*WORK REQUIRED*: Reproduce the lines below, starting with the one containing "Former President Donald" and ending with the one containing "The city of Coachella is", both included.

*DATA SECTION*:
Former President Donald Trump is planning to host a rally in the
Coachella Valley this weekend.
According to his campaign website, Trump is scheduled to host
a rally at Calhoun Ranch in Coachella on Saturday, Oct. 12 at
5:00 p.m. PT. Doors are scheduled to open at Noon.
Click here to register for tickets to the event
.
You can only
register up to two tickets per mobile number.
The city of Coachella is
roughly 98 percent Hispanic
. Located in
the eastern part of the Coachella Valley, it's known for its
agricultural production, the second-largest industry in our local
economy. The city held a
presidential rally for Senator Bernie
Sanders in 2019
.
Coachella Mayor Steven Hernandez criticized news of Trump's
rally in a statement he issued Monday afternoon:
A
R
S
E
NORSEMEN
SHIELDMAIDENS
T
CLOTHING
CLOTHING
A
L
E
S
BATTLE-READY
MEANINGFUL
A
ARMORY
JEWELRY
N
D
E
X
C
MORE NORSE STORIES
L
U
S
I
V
==
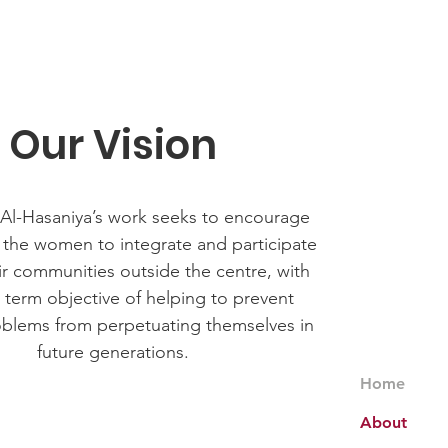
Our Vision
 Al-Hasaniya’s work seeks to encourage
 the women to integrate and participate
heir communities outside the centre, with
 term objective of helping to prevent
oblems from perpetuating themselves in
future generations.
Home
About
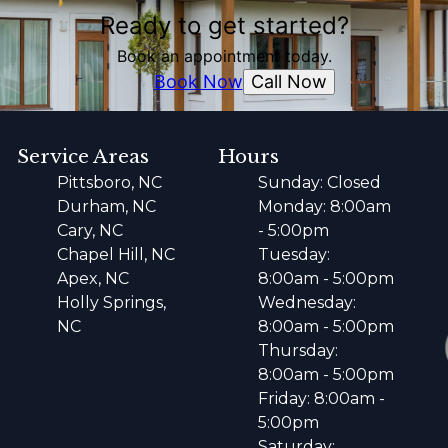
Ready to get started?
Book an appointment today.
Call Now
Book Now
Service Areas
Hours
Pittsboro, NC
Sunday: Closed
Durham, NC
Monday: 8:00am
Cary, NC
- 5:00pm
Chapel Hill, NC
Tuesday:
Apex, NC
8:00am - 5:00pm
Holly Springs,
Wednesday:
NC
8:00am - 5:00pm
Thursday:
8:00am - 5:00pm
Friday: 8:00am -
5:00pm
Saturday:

*SOLVED EXERCISE*:
Former President Donald Trump is planning to host a rally in the
Coachella Valley this weekend.
According to his campaign website, Trump is scheduled to host
a rally at Calhoun Ranch in Coachella on Saturday, Oct. 12 at
5:00 p.m. PT. Doors are scheduled to open at Noon.
Click here to register for tickets to the event
.
You can only
register up to two tickets per mobile number.
The city of Coachella is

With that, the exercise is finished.